-- The task --
Please repeat every one of the lines below word for word, and leave the pictures out of your answer.

━━ Material provided

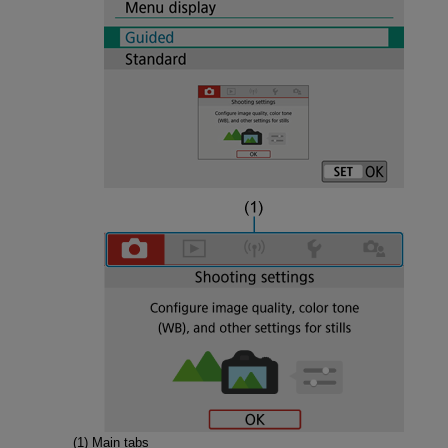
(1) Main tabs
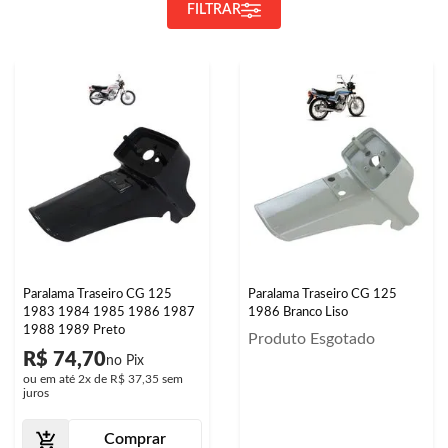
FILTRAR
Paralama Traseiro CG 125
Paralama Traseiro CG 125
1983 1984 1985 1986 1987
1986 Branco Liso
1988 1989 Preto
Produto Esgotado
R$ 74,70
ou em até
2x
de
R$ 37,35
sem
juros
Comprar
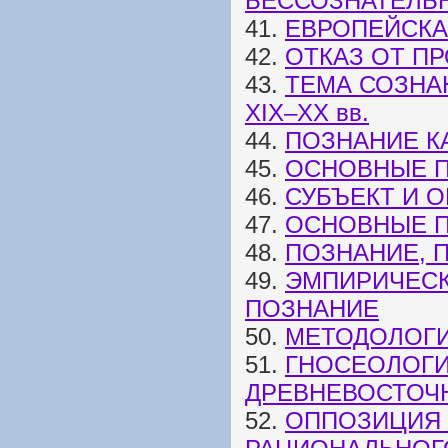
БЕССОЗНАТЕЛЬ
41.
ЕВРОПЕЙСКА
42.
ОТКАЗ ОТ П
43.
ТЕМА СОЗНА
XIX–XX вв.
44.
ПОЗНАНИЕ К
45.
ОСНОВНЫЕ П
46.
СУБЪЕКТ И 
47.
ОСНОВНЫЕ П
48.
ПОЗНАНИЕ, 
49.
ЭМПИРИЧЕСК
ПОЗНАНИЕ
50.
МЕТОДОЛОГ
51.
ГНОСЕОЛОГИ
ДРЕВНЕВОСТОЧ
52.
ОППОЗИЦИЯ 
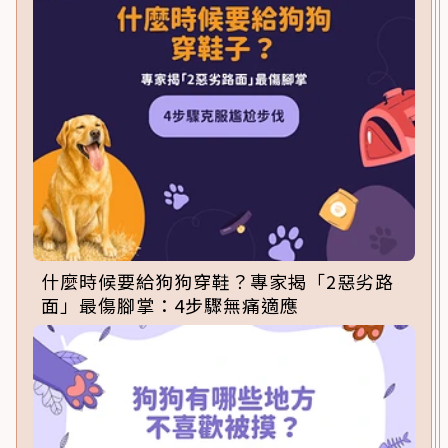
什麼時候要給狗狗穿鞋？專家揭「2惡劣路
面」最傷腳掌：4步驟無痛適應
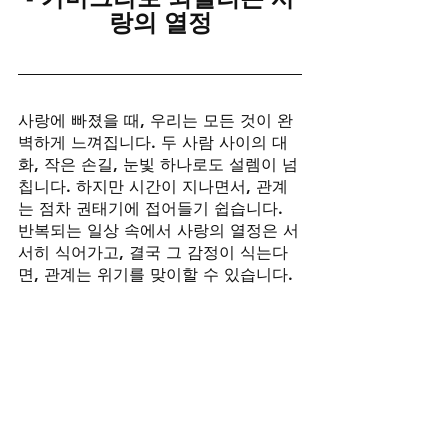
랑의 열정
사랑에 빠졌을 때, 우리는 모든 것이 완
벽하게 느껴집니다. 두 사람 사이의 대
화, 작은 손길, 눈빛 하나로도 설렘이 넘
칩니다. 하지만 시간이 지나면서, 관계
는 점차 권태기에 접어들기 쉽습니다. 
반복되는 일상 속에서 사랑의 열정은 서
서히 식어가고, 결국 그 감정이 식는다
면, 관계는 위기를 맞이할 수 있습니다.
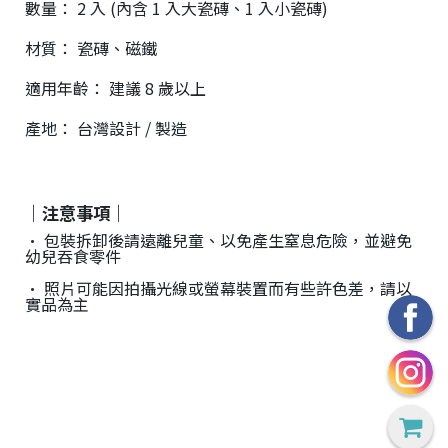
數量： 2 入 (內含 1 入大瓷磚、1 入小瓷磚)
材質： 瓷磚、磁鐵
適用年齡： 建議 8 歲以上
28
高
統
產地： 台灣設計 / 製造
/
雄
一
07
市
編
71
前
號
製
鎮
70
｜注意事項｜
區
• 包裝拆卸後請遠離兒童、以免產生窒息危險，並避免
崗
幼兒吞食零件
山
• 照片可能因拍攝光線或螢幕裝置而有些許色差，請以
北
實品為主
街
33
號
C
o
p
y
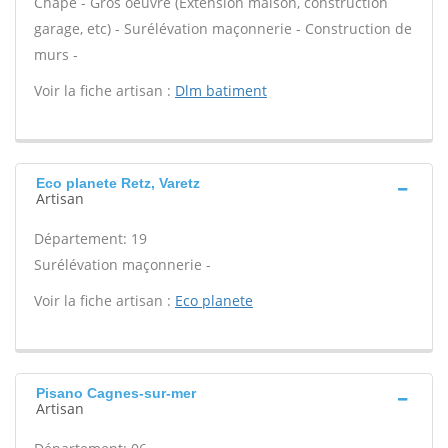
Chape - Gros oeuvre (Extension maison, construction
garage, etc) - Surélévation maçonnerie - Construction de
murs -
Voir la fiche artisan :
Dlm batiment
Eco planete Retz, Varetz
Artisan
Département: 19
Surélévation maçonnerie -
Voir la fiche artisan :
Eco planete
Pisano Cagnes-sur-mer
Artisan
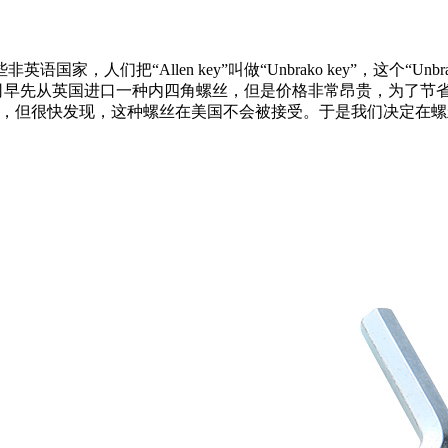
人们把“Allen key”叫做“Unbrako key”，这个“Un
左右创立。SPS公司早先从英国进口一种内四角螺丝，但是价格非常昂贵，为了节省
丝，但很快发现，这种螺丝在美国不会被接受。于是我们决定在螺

━━━━

-- Problem solution --
(1) Main tabs
FILTRAR
Paralama Traseiro CG 125
Paralama Traseiro CG 125
1983 1984 1985 1986 1987
1986 Branco Liso
1988 1989 Preto
Produto Esgotado
R$ 74,70
ou em até
2x
de
R$ 37,35
sem
juros
Comprar
БЕССОЗНАТЕЛЬ
41.
ЕВРОПЕЙСКА
42.
ОТКАЗ ОТ П
43.
ТЕМА СОЗНА
XIX–XX вв.
44.
ПОЗНАНИЕ К
45.
ОСНОВНЫЕ П
46.
СУБЪЕКТ И 
47.
ОСНОВНЫЕ П
48.
ПОЗНАНИЕ, 
49.
ЭМПИРИЧЕСК
ПОЗНАНИЕ
50.
МЕТОДОЛОГ
51.
ГНОСЕОЛОГИ
ДРЕВНЕВОСТОЧ
52.
ОППОЗИЦИЯ 
什麼時候要給狗狗穿鞋？專家揭「2惡劣路
面」最傷腳掌：4步驟無痛適應
랑의 열정
사랑에 빠졌을 때, 우리는 모든 것이 완
벽하게 느껴집니다. 두 사람 사이의 대
화, 작은 손길, 눈빛 하나로도 설렘이 넘
칩니다. 하지만 시간이 지나면서, 관계
는 점차 권태기에 접어들기 쉽습니다. 
반복되는 일상 속에서 사랑의 열정은 서
서히 식어가고, 결국 그 감정이 식는다
면, 관계는 위기를 맞이할 수 있습니다.
數量： 2 入 (內含 1 入大瓷磚、1 入小瓷磚)
材質： 瓷磚、磁鐵
適用年齡： 建議 8 歲以上
28
高
統
產地： 台灣設計 / 製造
/
雄
一
07
市
編
71
前
號
製
鎮
70
｜注意事項｜
區
• 包裝拆卸後請遠離兒童、以免產生窒息危險，並避免
崗
幼兒吞食零件
山
• 照片可能因拍攝光線或螢幕裝置而有些許色差，請以
北
實品為主
街
33
號
C
o
p
y
Chape - Gros oeuvre (Extension maison, construction
garage, etc) - Surélévation maçonnerie - Construction de
murs -
Voir la fiche artisan :
Dlm batiment
Eco planete Retz, Varetz
Artisan
Département: 19
Surélévation maçonnerie -
Voir la fiche artisan :
Eco planete
Pisano Cagnes-sur-mer
Artisan
人们把“Allen key”叫做“Unbrako key”，这个“Un
左右创立。SPS公司早先从英国进口一种内四角螺丝，但是价格非常昂贵，为了节省
丝，但很快发现，这种螺丝在美国不会被接受。于是我们决定在螺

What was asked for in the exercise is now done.